Carl A. Morris (May 12, 1911 – June 3, 1993) was an American painter, born in Yorba Linda, California. Morris studied at the Chicago Art Institute and in Paris and Vienna. He opened the Spokane Art Center through the Federal Art Project during the Great Depression. Morris met his wife, sculptor Hilda Grossman, when he recruited her as a teacher for the center. Moving to Seattle in 1940, they met Mark Tobey and became lifelong friends.

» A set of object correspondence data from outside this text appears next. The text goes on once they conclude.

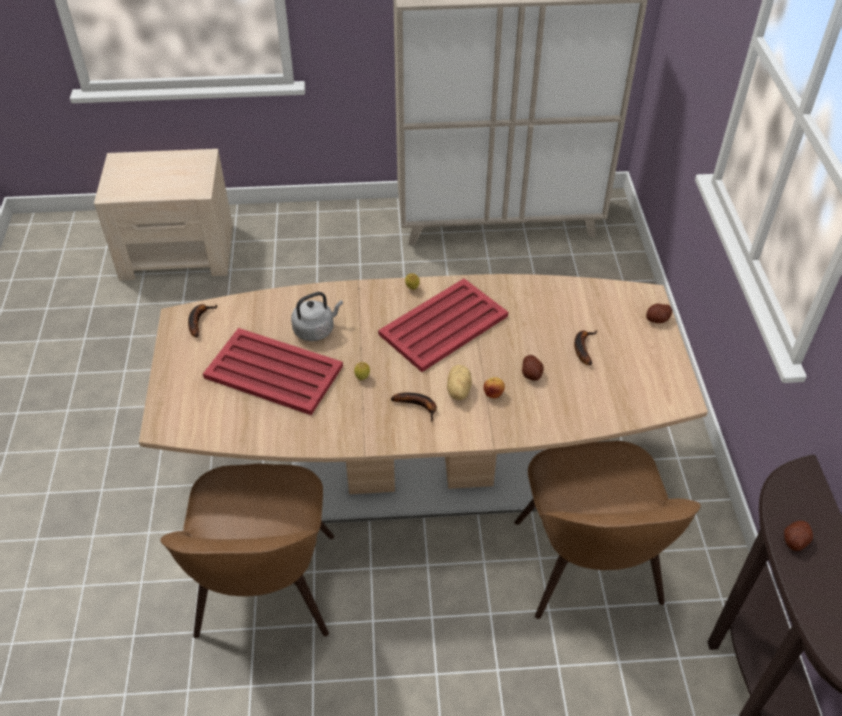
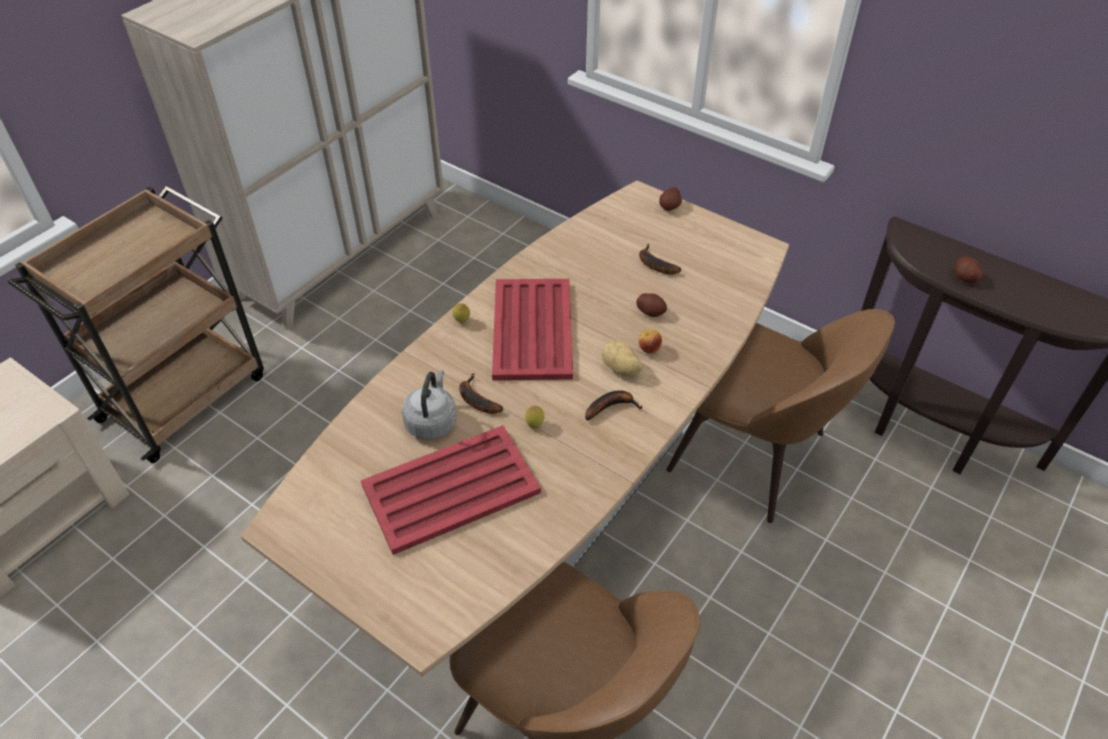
camera: 50 degrees left, 0 degrees up
(198, 321) = (302, 511): banana -> banana (475, 399)
(313, 243) = (186, 395): none -> brown cart

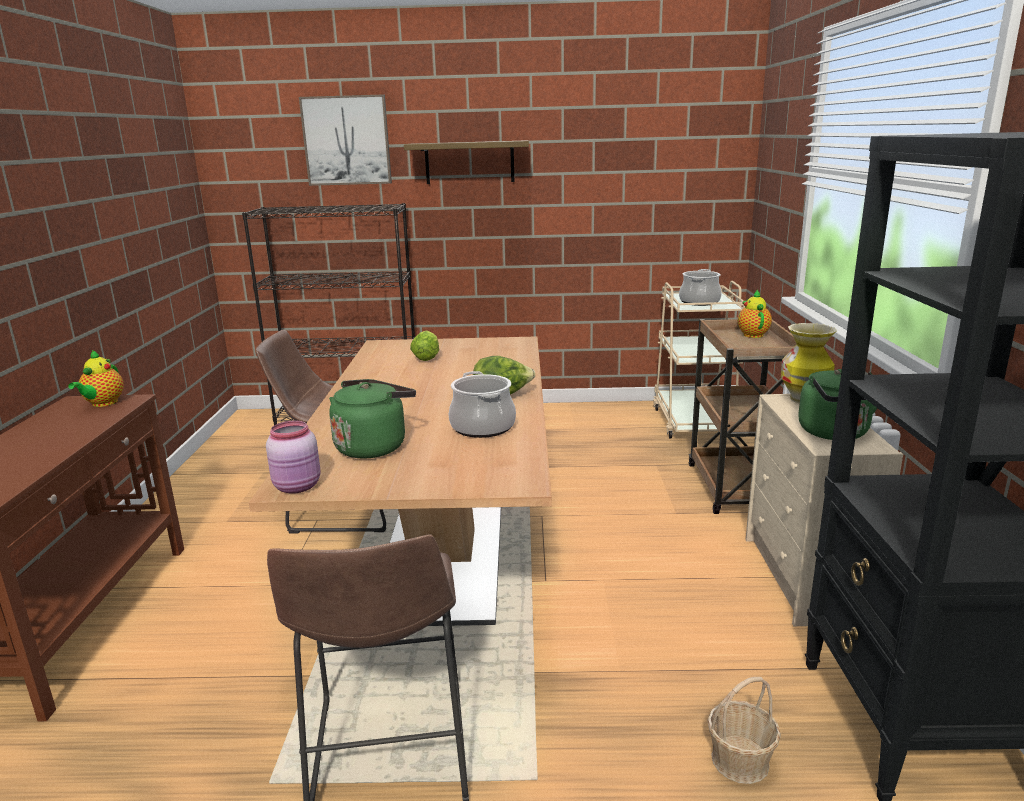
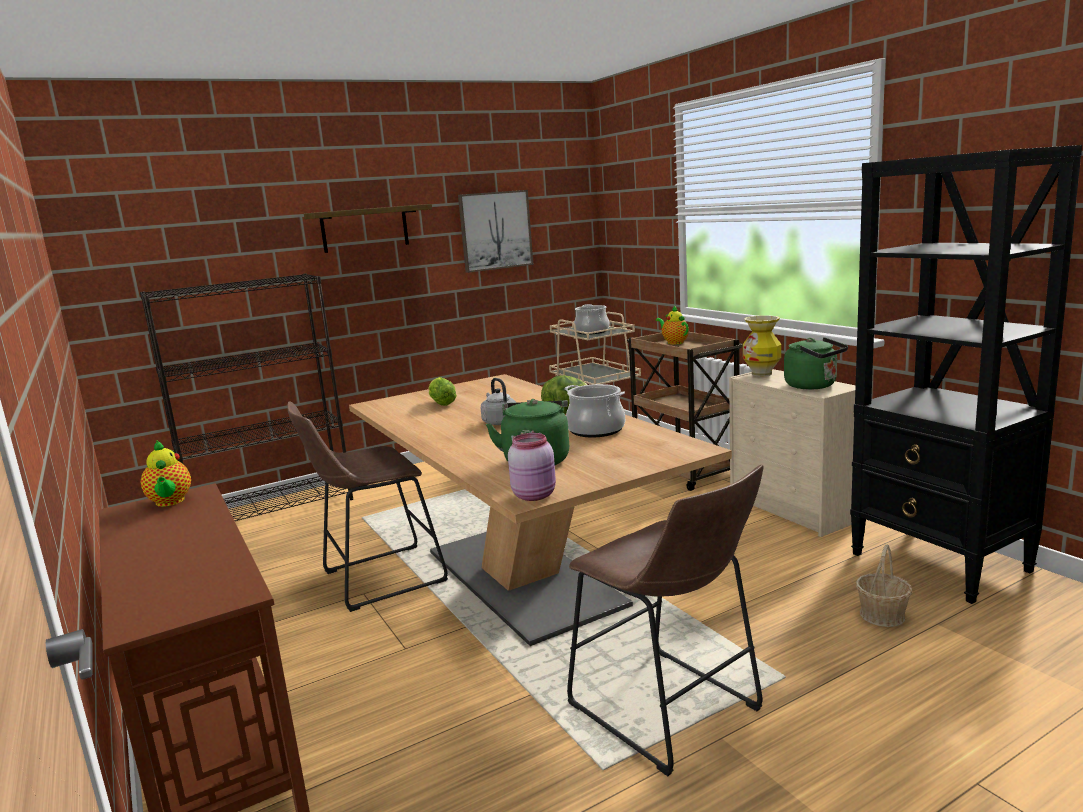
camera: 30 degrees left, 5 degrees down
(346, 140) = (235, 214): picture -> picture (495, 230)
(428, 392) = (499, 422): none -> grey kettle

In 1941, Morris was commissioned by the Treasury Section of Fine Arts to paint murals for the post office in Eugene, Oregon. The Morrises settled in Portland, Oregon, and established their artistic careers, beginning as figurative artists and gradually moving toward abstract art. They often visited New York to see friends such as Mark Rothko, Robert Motherwell, Joseph Campbell and Lionel Trilling but declined to relocate, wanting to avoid what they saw as a climate of commercialism and artistic distraction. Morris is known today for his strong Abstract Impressionist paintings.

Morris' work can be seen in collections throughout the United States, including those of the Portland Art Museum, the Tacoma Art Museum, the Jordan Schnitzer Museum of Art, the Vollum Institute, Reed College, the Boise Art Museum, the Denver Art Museum, The Metropolitan Museum of Art, and the San Francisco Museum of Modern Art. During his life, his work was shown at the Whitney Museum of American Art and the Guggenheim Museum in New York City, the Art Institute of Chicago and the Seattle Art Museum.